WORK REQUIRED
Print only the lines running from the line with "left front paw: (700, 1258)" to the final line below, both included, exactly as written and without the pictures.

Stored records
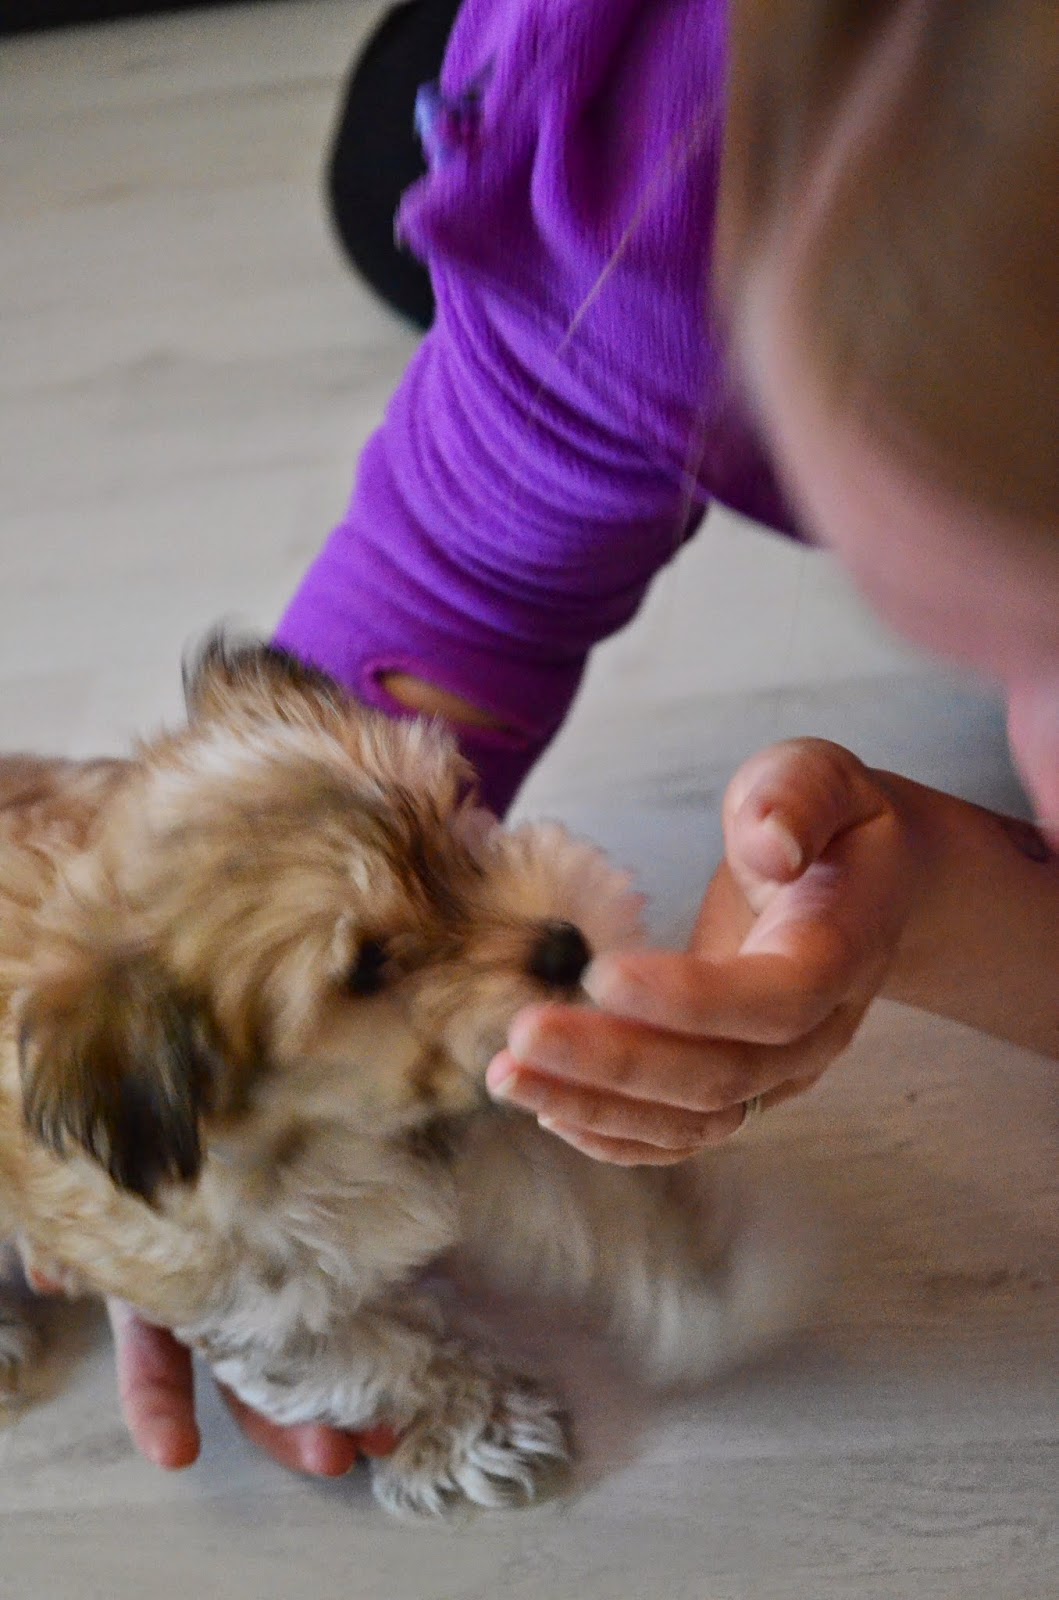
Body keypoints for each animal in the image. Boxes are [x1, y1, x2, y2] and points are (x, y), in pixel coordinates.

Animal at [0, 638, 801, 1517]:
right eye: (369, 966)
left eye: (452, 815)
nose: (566, 946)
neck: (330, 1128)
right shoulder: (252, 1301)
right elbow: (371, 1357)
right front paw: (476, 1424)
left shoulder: (473, 1099)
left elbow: (579, 1191)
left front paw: (700, 1258)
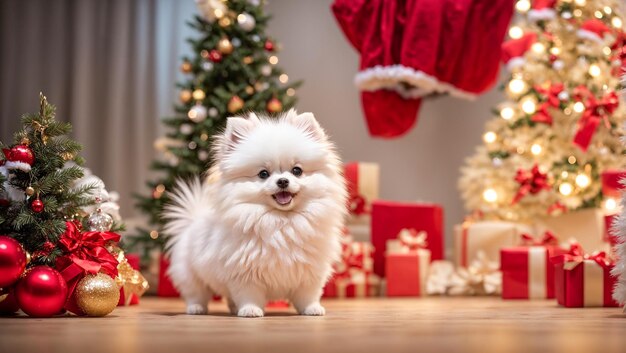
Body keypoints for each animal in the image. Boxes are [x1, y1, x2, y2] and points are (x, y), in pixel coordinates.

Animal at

PROBLEM SOLUTION
left front paw: (700, 1258)
Body keypoints for each animal in the image. Boxes are [x1, y1, x2, y2] and points are (x, y), in pixel coordinates.

Animal at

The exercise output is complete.